Given data —
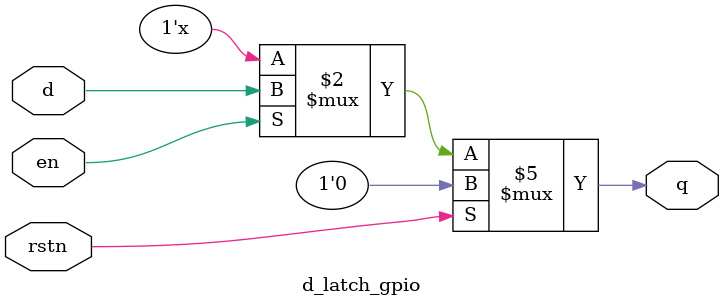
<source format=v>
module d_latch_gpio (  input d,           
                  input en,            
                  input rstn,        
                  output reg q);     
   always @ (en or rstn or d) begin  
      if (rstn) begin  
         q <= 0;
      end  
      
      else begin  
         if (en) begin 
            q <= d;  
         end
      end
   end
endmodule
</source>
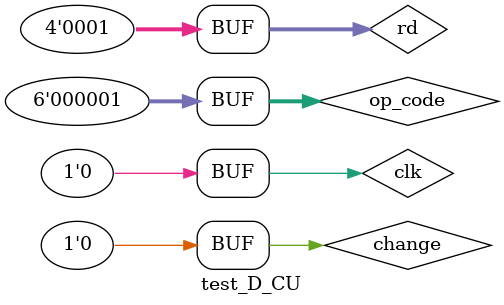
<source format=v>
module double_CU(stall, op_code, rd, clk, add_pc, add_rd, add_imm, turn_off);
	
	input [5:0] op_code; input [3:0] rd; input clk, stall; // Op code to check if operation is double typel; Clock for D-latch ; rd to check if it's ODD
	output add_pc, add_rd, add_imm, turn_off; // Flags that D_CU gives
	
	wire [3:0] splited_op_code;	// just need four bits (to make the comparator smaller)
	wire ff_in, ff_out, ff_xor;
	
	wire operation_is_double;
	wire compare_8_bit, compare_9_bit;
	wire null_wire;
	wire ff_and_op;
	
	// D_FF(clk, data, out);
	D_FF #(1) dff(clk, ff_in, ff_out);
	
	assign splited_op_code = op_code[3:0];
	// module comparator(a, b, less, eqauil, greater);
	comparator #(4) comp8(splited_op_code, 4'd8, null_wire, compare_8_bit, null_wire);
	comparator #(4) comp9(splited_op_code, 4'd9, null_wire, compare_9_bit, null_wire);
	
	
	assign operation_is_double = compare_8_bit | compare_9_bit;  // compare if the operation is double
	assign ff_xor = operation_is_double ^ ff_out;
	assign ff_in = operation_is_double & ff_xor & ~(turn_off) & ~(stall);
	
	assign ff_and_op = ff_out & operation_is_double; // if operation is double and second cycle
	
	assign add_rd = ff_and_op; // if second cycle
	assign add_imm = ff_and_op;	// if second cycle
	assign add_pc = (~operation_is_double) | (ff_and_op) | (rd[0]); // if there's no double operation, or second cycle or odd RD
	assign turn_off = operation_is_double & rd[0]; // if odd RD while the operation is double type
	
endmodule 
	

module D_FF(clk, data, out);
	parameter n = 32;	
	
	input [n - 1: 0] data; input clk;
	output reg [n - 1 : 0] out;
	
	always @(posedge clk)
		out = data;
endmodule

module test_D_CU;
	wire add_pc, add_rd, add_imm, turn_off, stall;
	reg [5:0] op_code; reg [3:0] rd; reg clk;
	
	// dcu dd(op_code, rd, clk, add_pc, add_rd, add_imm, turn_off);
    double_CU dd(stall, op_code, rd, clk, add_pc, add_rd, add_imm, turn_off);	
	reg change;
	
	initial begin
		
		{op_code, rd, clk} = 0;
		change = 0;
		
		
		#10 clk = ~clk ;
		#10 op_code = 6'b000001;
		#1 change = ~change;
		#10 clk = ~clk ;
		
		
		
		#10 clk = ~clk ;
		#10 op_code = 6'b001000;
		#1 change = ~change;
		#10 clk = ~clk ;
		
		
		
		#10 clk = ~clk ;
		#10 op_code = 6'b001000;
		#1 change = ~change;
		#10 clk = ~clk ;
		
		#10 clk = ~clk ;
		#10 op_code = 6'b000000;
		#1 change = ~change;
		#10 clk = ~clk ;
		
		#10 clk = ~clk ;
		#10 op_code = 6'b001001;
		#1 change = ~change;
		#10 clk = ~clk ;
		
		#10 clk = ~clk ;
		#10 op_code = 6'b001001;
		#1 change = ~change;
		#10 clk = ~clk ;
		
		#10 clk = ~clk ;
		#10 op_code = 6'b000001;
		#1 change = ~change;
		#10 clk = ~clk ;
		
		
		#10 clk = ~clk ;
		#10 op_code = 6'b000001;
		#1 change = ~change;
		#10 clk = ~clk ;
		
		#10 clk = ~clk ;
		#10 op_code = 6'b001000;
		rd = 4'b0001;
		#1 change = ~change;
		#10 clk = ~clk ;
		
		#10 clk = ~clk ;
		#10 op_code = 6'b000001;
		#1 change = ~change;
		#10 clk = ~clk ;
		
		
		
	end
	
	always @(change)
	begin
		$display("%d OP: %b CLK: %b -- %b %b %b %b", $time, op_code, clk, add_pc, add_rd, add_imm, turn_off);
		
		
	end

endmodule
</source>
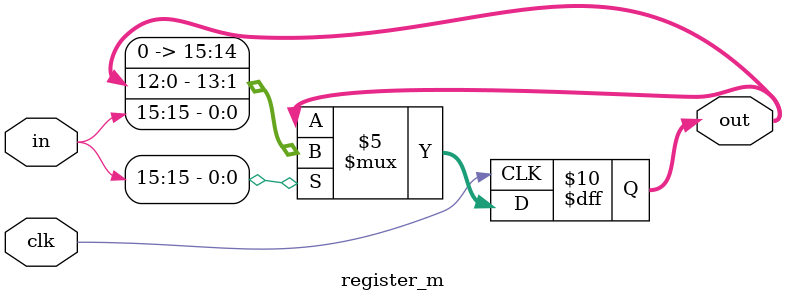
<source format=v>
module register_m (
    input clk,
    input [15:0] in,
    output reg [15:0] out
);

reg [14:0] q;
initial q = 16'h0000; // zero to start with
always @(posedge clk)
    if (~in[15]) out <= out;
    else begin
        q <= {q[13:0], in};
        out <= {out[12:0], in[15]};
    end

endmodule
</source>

Exercise prompt —
Set the pictures aside and reproduce the data above exactly.

Exercise result —
<source format=v>
module d_latch_gpio (  input d,           
                  input en,            
                  input rstn,        
                  output reg q);     
   always @ (en or rstn or d) begin  
      if (rstn) begin  
         q <= 0;
      end  
      
      else begin  
         if (en) begin 
            q <= d;  
         end
      end
   end
endmodule
</source>
<source format=v>
module double_CU(stall, op_code, rd, clk, add_pc, add_rd, add_imm, turn_off);
	
	input [5:0] op_code; input [3:0] rd; input clk, stall; // Op code to check if operation is double typel; Clock for D-latch ; rd to check if it's ODD
	output add_pc, add_rd, add_imm, turn_off; // Flags that D_CU gives
	
	wire [3:0] splited_op_code;	// just need four bits (to make the comparator smaller)
	wire ff_in, ff_out, ff_xor;
	
	wire operation_is_double;
	wire compare_8_bit, compare_9_bit;
	wire null_wire;
	wire ff_and_op;
	
	// D_FF(clk, data, out);
	D_FF #(1) dff(clk, ff_in, ff_out);
	
	assign splited_op_code = op_code[3:0];
	// module comparator(a, b, less, eqauil, greater);
	comparator #(4) comp8(splited_op_code, 4'd8, null_wire, compare_8_bit, null_wire);
	comparator #(4) comp9(splited_op_code, 4'd9, null_wire, compare_9_bit, null_wire);
	
	
	assign operation_is_double = compare_8_bit | compare_9_bit;  // compare if the operation is double
	assign ff_xor = operation_is_double ^ ff_out;
	assign ff_in = operation_is_double & ff_xor & ~(turn_off) & ~(stall);
	
	assign ff_and_op = ff_out & operation_is_double; // if operation is double and second cycle
	
	assign add_rd = ff_and_op; // if second cycle
	assign add_imm = ff_and_op;	// if second cycle
	assign add_pc = (~operation_is_double) | (ff_and_op) | (rd[0]); // if there's no double operation, or second cycle or odd RD
	assign turn_off = operation_is_double & rd[0]; // if odd RD while the operation is double type
	
endmodule 
	

module D_FF(clk, data, out);
	parameter n = 32;	
	
	input [n - 1: 0] data; input clk;
	output reg [n - 1 : 0] out;
	
	always @(posedge clk)
		out = data;
endmodule

module test_D_CU;
	wire add_pc, add_rd, add_imm, turn_off, stall;
	reg [5:0] op_code; reg [3:0] rd; reg clk;
	
	// dcu dd(op_code, rd, clk, add_pc, add_rd, add_imm, turn_off);
    double_CU dd(stall, op_code, rd, clk, add_pc, add_rd, add_imm, turn_off);	
	reg change;
	
	initial begin
		
		{op_code, rd, clk} = 0;
		change = 0;
		
		
		#10 clk = ~clk ;
		#10 op_code = 6'b000001;
		#1 change = ~change;
		#10 clk = ~clk ;
		
		
		
		#10 clk = ~clk ;
		#10 op_code = 6'b001000;
		#1 change = ~change;
		#10 clk = ~clk ;
		
		
		
		#10 clk = ~clk ;
		#10 op_code = 6'b001000;
		#1 change = ~change;
		#10 clk = ~clk ;
		
		#10 clk = ~clk ;
		#10 op_code = 6'b000000;
		#1 change = ~change;
		#10 clk = ~clk ;
		
		#10 clk = ~clk ;
		#10 op_code = 6'b001001;
		#1 change = ~change;
		#10 clk = ~clk ;
		
		#10 clk = ~clk ;
		#10 op_code = 6'b001001;
		#1 change = ~change;
		#10 clk = ~clk ;
		
		#10 clk = ~clk ;
		#10 op_code = 6'b000001;
		#1 change = ~change;
		#10 clk = ~clk ;
		
		
		#10 clk = ~clk ;
		#10 op_code = 6'b000001;
		#1 change = ~change;
		#10 clk = ~clk ;
		
		#10 clk = ~clk ;
		#10 op_code = 6'b001000;
		rd = 4'b0001;
		#1 change = ~change;
		#10 clk = ~clk ;
		
		#10 clk = ~clk ;
		#10 op_code = 6'b000001;
		#1 change = ~change;
		#10 clk = ~clk ;
		
		
		
	end
	
	always @(change)
	begin
		$display("%d OP: %b CLK: %b -- %b %b %b %b", $time, op_code, clk, add_pc, add_rd, add_imm, turn_off);
		
		
	end

endmodule
</source>
<source format=v>
module register_m (
    input clk,
    input [15:0] in,
    output reg [15:0] out
);

reg [14:0] q;
initial q = 16'h0000; // zero to start with
always @(posedge clk)
    if (~in[15]) out <= out;
    else begin
        q <= {q[13:0], in};
        out <= {out[12:0], in[15]};
    end

endmodule
</source>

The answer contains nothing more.